━━ INPUT DATA
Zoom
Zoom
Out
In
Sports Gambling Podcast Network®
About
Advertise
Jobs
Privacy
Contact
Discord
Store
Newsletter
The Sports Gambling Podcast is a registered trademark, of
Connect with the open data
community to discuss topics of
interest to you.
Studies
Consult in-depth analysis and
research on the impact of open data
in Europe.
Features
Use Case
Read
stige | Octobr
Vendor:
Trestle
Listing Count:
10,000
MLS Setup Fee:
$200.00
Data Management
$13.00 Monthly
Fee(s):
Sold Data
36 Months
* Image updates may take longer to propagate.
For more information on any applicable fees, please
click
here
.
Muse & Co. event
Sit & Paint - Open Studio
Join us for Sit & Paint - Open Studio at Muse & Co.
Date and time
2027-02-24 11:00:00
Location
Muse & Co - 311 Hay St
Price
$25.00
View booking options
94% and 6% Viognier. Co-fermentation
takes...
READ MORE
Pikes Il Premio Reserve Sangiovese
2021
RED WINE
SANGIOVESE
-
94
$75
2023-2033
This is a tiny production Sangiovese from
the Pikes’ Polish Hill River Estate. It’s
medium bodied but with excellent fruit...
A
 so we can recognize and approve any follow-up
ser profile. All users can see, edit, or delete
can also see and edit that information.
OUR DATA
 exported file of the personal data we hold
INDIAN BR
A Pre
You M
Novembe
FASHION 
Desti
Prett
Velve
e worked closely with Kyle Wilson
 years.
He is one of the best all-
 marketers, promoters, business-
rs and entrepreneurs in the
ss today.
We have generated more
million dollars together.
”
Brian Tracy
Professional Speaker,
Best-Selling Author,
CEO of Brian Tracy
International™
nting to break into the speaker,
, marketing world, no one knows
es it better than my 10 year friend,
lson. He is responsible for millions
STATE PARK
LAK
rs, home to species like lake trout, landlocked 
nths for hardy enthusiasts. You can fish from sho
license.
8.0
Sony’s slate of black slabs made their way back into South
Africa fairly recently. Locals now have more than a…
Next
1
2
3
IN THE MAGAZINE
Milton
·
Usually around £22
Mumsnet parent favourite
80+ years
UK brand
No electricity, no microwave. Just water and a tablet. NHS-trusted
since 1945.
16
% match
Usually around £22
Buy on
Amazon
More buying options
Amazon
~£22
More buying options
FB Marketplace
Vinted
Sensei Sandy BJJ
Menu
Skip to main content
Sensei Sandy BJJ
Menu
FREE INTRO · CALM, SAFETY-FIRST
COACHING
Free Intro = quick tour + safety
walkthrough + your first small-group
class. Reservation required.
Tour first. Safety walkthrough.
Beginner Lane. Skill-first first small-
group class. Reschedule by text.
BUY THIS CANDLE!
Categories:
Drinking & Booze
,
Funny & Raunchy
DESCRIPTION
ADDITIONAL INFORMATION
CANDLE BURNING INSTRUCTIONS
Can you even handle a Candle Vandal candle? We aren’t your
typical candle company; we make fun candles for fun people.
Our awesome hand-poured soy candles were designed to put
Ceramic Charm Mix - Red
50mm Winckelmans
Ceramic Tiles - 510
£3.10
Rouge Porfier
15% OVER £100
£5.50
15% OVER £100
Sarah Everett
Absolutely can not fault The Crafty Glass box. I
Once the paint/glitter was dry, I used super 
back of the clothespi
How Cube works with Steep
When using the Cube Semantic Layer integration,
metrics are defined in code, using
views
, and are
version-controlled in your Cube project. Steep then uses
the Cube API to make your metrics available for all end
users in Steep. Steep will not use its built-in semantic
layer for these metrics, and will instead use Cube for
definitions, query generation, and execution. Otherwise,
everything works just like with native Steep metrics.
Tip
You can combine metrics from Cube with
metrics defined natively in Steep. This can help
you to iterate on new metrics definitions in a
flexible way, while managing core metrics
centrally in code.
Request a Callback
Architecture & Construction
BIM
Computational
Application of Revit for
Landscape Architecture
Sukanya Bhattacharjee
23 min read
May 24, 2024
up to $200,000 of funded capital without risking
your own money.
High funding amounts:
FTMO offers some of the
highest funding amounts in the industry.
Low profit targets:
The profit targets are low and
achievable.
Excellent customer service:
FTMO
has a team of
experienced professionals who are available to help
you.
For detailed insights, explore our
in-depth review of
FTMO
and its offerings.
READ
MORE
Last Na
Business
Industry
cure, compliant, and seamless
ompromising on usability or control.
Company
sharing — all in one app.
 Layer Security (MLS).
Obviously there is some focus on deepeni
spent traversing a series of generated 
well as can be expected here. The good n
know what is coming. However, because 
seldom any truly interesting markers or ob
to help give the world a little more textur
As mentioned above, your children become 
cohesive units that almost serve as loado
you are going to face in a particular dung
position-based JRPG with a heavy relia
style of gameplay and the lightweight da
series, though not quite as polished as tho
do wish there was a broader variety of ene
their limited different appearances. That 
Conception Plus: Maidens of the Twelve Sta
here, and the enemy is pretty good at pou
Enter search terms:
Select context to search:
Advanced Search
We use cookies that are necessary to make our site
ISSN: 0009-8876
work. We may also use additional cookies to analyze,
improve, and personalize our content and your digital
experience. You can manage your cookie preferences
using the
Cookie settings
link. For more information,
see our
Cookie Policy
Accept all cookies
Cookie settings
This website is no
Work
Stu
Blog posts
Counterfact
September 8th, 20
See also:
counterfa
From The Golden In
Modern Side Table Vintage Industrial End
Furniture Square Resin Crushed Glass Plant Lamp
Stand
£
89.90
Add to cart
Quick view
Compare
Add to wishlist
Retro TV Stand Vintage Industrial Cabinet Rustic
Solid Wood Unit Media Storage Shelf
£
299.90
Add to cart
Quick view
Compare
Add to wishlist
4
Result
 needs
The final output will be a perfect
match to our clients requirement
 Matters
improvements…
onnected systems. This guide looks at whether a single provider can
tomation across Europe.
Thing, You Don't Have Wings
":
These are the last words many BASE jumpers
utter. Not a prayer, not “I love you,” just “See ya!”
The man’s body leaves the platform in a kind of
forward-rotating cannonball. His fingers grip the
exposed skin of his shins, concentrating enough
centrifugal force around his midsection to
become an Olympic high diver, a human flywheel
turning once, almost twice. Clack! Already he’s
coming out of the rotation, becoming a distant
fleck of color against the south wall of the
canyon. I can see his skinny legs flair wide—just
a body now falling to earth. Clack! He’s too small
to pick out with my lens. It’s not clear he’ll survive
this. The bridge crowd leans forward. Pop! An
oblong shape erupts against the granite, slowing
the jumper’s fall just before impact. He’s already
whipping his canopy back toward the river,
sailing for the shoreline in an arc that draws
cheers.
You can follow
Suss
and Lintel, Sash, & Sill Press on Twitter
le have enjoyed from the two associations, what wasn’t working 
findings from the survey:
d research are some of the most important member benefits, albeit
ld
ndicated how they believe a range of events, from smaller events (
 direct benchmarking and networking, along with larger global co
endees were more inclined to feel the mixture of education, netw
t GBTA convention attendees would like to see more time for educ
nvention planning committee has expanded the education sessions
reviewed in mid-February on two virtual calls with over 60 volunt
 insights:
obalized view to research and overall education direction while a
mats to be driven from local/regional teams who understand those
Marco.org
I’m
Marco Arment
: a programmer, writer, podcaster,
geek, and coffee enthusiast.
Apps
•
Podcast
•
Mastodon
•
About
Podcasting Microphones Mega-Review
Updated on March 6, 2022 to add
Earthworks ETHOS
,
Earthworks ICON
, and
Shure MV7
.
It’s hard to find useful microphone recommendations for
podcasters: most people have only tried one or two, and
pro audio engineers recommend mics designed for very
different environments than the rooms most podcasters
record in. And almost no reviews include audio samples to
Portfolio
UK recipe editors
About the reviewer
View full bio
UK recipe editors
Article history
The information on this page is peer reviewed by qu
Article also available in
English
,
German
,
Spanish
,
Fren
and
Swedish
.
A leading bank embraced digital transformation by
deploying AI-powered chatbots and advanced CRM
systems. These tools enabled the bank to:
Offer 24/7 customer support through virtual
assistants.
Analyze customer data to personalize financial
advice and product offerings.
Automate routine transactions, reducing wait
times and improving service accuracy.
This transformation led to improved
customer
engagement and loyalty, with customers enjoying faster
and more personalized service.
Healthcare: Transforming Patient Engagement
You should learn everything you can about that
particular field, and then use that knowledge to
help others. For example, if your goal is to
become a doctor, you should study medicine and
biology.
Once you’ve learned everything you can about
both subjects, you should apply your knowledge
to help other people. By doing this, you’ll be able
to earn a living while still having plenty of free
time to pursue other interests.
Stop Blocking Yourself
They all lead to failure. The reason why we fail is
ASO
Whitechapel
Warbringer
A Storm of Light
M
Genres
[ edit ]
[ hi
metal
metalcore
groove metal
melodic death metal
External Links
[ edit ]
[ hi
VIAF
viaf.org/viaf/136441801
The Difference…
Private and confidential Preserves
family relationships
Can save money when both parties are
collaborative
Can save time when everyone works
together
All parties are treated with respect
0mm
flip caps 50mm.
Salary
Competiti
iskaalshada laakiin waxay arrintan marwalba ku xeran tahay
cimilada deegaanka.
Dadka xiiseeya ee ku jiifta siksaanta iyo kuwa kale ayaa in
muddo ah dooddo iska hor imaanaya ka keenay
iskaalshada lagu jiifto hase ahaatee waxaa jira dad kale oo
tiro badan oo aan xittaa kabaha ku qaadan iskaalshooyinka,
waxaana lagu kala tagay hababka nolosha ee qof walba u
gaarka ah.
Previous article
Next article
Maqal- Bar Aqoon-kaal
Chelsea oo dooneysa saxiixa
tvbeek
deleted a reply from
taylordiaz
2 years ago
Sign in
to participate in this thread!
━━━━
» PROBLEM STATEMENT: Only one stretch of the records above is wanted: the lines between the one holding "to help give the world a little more textur" and the one holding "series, though not quite as polished as tho", inclusive, reproduced exactly.

» EXPECTED OUTPUT:
to help give the world a little more textur
As mentioned above, your children become 
cohesive units that almost serve as loado
you are going to face in a particular dung
position-based JRPG with a heavy relia
style of gameplay and the lightweight da
series, though not quite as polished as tho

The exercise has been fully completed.